Dorset County Magazine - July 2013
The Greyhound Inn at Corfe castle is reputedly the 'most photographed pub in Britain'. It's easy to see why - the ruins of this famous castle provide a stunning backdrop to the old inn which dates back to the 16th century.
I visited on a busy Friday evening with my two teenage sons - both a dab hand in the kitchen. Would the food at The Greyhound provide the same 'wow factor' as the views?
We were given a very warm welcome by Jo Martin, Joint Manager and Head Chef - she took us on a tour of the pub which boasts several areas for eating and drinking (some nonsmoking).The garden provides a fantastic photo opportunity of the castle ruins, and has a recent addition- the 'Ye Olde Tuck Shoppe' serving teas and cakes, as well as hot dogs and pasties, which is great if you only have time for a quick pit slop. On the weekend we were there the pub was hosting a Beer Festival in the garden - it was tempting to stay and sample one of the 30 beers and ciders; however, teenage tummies had to be fed..
Not only does the menu make line taste-bud-tingling reading, on the back is an interesting section on the history of the building and origins of the pub. The Specials often feature local fish -the fishermen just turn up at the kitchen door with their catch of the day!
From the extensive menu and ever-changing Specials board, No 1 son chose the moules mariniere, a big bowl of local mussels which came with chips, doorsteps of warm bread and butter, and a glass of dry white wine or Belgian beer (£14.95). No 2 son chose from the Specials -Indonesian chicken , a chicken and vegetable stir-fry served on a sizzling platter, accompanied by rice (£12.95). After much deliberation I could not resist the beer-and-beer pie, made with prime British beef braised in real ale with mushrooms, Dorset Blue Vinny cheese and topped with puff pastry (£10.95). This was served with chunky chips and peas. The classic white¬ wine-and-cream sauce with the mussels was extremely good: smooth, rich and creamy with just a hint of garlic. The chicken was deliciously spicy with a subtle coconut flavour and stir-fried with red onions, courgettes and red pepper. A tastily-dressed fresh salad also came with this. As for the pie - the beef was very tender- and the beery, cheesy sauce was scrummy. The washer-up may have been unsure whether to wash our plates or just put them away, so scraped clean were they!

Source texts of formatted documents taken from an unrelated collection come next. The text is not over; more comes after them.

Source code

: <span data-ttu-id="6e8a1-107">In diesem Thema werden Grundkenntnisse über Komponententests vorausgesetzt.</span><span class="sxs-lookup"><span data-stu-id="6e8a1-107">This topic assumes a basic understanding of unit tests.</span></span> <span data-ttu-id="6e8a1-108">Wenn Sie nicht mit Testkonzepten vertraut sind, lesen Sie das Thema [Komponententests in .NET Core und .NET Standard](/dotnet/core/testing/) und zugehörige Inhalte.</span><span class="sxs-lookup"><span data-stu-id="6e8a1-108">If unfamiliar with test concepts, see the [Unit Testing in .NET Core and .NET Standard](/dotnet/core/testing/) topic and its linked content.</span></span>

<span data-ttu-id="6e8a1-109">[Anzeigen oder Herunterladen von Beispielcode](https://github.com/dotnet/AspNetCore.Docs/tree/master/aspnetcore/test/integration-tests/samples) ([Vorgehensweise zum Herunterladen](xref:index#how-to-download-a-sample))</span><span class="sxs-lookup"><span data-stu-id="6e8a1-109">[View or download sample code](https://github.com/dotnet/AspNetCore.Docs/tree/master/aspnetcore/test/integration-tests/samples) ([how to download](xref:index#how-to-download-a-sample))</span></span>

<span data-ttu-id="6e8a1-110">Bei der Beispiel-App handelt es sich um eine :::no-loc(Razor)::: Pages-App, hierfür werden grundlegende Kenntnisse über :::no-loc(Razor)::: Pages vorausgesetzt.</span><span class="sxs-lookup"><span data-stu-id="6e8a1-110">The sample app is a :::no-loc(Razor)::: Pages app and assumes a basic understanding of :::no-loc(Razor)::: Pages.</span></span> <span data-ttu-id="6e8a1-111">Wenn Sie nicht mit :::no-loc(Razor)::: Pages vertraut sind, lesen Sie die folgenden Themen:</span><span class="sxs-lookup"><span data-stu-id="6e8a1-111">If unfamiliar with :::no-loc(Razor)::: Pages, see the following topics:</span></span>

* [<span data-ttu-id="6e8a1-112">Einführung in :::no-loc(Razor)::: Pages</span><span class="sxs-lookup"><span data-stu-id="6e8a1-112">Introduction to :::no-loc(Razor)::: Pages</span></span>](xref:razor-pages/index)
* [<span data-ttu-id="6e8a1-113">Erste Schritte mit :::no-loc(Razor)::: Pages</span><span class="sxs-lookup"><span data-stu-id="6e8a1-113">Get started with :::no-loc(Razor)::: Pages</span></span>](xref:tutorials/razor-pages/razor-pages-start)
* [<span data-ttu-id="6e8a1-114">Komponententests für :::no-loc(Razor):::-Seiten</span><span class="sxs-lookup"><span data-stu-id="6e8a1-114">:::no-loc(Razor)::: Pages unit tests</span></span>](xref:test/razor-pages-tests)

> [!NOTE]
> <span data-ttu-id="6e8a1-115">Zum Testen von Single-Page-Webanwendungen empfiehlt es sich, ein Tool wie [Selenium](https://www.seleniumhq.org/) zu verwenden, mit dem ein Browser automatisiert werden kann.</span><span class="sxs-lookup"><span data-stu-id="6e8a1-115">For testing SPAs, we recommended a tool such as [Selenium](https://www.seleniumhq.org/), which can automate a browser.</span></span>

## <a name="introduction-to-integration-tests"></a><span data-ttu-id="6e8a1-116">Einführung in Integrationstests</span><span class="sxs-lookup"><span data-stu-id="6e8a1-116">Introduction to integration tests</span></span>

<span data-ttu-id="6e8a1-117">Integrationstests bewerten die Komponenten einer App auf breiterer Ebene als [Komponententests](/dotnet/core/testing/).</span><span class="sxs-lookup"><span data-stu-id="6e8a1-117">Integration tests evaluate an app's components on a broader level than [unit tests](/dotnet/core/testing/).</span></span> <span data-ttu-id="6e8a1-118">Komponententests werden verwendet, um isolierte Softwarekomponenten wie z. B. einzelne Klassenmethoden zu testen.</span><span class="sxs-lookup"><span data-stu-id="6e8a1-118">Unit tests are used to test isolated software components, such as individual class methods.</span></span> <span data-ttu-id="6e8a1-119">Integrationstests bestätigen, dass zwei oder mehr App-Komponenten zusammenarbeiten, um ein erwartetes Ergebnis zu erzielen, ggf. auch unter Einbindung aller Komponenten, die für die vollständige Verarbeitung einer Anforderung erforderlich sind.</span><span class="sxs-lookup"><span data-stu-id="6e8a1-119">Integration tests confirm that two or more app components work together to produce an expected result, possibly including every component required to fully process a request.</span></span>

The pie was very nicely accompanied by an Oakwood Shiraz cabernet from Australia - good value at £10.95 a bottle. The Greyhound has a comprehensive winelist with a selection of popular wines from Europe and the New World as well as a couple of choices of bubbly. If beer is more your tipple, there is a good range of local real ales.
After a suitable gap we ordered puds -sticky toffee pudding and cream for me, 'Dangerously Decadent' chocolate pudding and cream and a Tia Maria-and-chocolate mousse for the hulks, all priced at a very reasonable £3.95. My pudding was lovely - a light sponge with a rich treacly sauce, The chocolate pudding is indeed dangerously decadent and very rich - but this was polished off with a lick of the lips. The mousse was very good too, smooth and lightly whipped with a hint of Tia Maria. All our puddings were topped by a luscious strawberry.
As we finished our drinks I took a moment to look around - ¬the pub was full of a mix of people: young, old, holidaymakers, locals, families and couples all having a thoroughly enjoyable Friday evening. In the bar area a band was setting up - a regular feature at The Greyhound on Friday evenings and throughout bank-holiday weekends.
The Greyhound has a great teem of staff - in the kitchen and front of house. The bar staff were particularly friendly and chatty, in between taking copious table bookings for the weekend ahead . It's a warm, welcoming place with good, well prepared and cooked food and got a thumbs up from all of us!